This doctrine was first taught to the church in Ohio. In later years, in Nauvoo, Smith seemed willing to accept its paternity, and in an article in the Times and Seasons of April 15, x 842, signed "Ed.," when he was its editor, he said that he was the first to point it out. The article shows, however, that it was doubtless written by Rigdon, as it indicates a knowledge of the practice of such baptism by the Marcionites in the second century, and of Chrysostom's explanation of it. A note on Corinthians xv. 29, in "The New Testament Commentary for English Readers," edited by Lord Bishop Ellicott of Gloucester and Bristol (London, 1878), gives the following historical sketch of the practice:—

"There have been numerous and ingenious conjectures as to the meaning of this passage. The only tenable interpretation is that there existed amongst some of the Christians at Corinth a practice of baptizing a living person in the stead of some convert who had died before that sacrament had been administered to him. Such a practice existed amongst the Marcionites in the second century, and still earlier amongst a sect called the Cerinthians. The idea evidently was that, whatever benefit flowed from baptism, might be thus vicariously secured for the deceased Christian. St. Chrysostom gives the following description of it:—

"After a catechumen (one prepared for baptism but not actually baptized) was dead, they hid a living man under the bed of the deceased; then, coming to the bed of the dead man, they spoke to him, and asked whether he would receive baptism; and, he making no answer, the other replied in his stead, and so they baptized the living for the dead: Does St. Paul then, by what he here says, sanction the superstitious practice? Certainly not. He carefully separated himself and the Corinthians, to whom he immediately addresses himself, from those who adopted this custom .... Those who do that, and disbelieve a resurrection, refute themselves. This custom possibly sprang up among the Jewish converts, who had been accustomed to something similar in their faith. If a Jew died without having been purified from some ceremonial uncleanness, some living person had the necessary ablution performed on him, and the dead were so accounted clean."

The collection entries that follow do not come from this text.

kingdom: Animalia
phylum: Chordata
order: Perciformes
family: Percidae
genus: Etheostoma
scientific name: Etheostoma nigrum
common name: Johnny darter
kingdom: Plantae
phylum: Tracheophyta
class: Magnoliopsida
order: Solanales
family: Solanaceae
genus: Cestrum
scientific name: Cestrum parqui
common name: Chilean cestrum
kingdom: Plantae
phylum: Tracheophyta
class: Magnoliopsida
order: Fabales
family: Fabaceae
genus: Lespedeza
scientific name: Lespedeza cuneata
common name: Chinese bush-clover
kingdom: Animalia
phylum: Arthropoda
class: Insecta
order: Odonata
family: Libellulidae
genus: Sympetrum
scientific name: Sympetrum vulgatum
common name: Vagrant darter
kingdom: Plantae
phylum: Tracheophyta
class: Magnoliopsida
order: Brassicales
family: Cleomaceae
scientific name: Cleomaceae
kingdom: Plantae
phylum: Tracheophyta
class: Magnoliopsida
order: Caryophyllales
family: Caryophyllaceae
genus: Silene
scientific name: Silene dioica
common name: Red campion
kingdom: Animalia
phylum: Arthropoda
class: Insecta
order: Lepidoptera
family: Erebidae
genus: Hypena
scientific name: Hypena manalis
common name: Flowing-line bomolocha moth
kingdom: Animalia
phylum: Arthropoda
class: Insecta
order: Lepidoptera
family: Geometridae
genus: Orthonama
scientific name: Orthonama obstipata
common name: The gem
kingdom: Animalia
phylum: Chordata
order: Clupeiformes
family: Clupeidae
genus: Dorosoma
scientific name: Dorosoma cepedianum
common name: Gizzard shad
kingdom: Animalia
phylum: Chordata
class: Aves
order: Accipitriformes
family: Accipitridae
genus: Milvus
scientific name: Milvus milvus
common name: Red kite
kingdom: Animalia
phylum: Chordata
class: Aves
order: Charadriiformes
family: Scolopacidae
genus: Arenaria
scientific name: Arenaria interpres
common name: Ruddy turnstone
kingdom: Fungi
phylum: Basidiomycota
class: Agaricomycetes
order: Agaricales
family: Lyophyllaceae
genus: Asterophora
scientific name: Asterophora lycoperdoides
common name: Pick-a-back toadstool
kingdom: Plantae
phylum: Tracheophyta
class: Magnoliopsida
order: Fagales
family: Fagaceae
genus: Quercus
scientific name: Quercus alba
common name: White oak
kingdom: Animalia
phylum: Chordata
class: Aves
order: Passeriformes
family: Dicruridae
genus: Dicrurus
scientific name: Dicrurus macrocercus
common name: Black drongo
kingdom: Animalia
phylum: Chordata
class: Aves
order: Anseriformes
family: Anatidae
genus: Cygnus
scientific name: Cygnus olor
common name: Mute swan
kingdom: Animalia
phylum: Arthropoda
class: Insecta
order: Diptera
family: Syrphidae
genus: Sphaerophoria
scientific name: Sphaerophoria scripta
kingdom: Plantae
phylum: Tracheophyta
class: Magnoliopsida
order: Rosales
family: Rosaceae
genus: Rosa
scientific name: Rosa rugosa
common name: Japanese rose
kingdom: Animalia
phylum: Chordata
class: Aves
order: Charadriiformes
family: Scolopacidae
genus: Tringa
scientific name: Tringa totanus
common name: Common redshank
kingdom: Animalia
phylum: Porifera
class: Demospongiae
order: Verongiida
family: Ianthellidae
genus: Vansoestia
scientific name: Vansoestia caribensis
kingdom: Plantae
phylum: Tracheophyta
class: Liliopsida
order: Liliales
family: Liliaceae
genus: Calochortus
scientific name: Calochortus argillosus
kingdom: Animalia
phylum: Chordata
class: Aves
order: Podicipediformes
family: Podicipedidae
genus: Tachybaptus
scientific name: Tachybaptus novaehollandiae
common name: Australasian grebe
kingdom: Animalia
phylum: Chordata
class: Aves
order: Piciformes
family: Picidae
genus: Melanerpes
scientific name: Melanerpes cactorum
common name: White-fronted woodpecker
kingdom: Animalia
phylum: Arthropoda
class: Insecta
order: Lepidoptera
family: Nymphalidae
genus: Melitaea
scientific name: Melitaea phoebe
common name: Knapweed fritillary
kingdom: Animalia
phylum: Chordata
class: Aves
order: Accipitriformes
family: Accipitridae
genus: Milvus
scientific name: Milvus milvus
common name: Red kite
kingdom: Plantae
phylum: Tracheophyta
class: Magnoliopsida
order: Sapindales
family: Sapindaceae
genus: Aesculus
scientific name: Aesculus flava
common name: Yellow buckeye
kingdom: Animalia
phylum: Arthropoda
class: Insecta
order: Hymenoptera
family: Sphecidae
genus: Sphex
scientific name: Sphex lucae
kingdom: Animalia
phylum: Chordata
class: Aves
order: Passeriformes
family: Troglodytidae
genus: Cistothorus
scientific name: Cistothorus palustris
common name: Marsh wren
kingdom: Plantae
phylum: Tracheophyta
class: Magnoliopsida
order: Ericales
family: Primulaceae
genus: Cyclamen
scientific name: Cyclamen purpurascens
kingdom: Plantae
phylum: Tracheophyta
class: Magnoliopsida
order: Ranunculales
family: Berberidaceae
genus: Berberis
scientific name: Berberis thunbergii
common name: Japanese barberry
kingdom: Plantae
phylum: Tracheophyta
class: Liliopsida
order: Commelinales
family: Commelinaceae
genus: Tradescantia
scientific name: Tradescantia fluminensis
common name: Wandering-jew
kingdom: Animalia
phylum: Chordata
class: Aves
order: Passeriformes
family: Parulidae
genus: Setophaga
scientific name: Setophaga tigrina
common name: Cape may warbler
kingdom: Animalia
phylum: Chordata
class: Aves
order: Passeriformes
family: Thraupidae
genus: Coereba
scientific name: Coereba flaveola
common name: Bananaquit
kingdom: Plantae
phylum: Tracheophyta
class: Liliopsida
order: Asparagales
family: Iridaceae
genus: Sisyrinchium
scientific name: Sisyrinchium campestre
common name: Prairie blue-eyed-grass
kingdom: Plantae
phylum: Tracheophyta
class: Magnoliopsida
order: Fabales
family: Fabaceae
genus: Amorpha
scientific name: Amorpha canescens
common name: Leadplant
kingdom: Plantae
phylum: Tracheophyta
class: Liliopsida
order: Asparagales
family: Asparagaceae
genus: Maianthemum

Other commentators have found means to explain this text without giving it reference to a baptism for dead persons, as, for instance, that it means, "with an interest in the resurrection of the dead."* Another explanation is that by "the dead" is meant the dead Christ, as referred to in Romans vi. 3, "Know ye not that so many of us as were baptized into Jesus Christ were baptized into his death?"

* "Commentary by Bishops and Other Clergy of the Anglican
Church."

This doctrine was a very taking one with the uneducated Mormon converts who crowded into Nauvoo, and the church officers saw in it a means to hasten the work on the Temple. At first families would meet on the bank of the Mississippi River, and some one, of the order of the Melchisedec Priesthood, would baptize them wholesale for all their dead relatives whose names they could remember, each sex for relatives of the same. But as soon as the font in the Temple was ready for use, these baptisms were restricted to that edifice, and it was required that all the baptized should have paid their tithings. At a conference at Nauvoo in October, 1841, Smith said that those who neglected the baptism of their dead "did it at the peril of their own salvation."*

* Times and Seasons, Vol. II, p. 578.

The form of church government, as worked out in the early days, is set forth in the "Book of Doctrine and Covenants." The first officers provided for were the twelve apostles,* and the next the elders, priests, teachers, and deacons, Edward Partridge being announced as the first bishop in 1831. The church was loosely governed for the first years after its establishment at Kirtland. A guiding power was provided for in a revelation of March 8, 1833 (Sec. 90), when Smith was told by the Lord that Rigdon and F. G. Williams were accounted as equal with him "in holding the keys of this last kingdom." These three first held the famous office of the First Presidency, representing the Trinity.

* (Sec. 18, June, 1829.)

On February 17, 1834 (Sec. 102), a General High Council of twenty-four High Priests assembled at Smith's house in Kirtland and organized the High Council of the church, consisting of Twelve High Priests, with one or three Presidents, as the case might require. The office of High Priest, and the organization of a High Council were apparently an afterthought, and were added to the "revelation" after its publication in the "Book of Commandments." Other forms of organization that were from time to time decided on were announced in a revelation dated March 28, 1835 (Sec. 107), which defined the two priesthoods, Melchisedec and Aaronic, and their powers. There were to be three Presiding High Priests to form a Quorum of the Presidency of the church; a Seventy, called to preach the Gospel, who would form a Quorum equal in authority to the Quorum of the Twelve, and be presided over by seven of their number. Smith soon organized two of these Quorums of Seventies. At the time of the dedications of the Temple at Nauvoo, in 1844, there were fifteen of them, and to-day they number more than 120.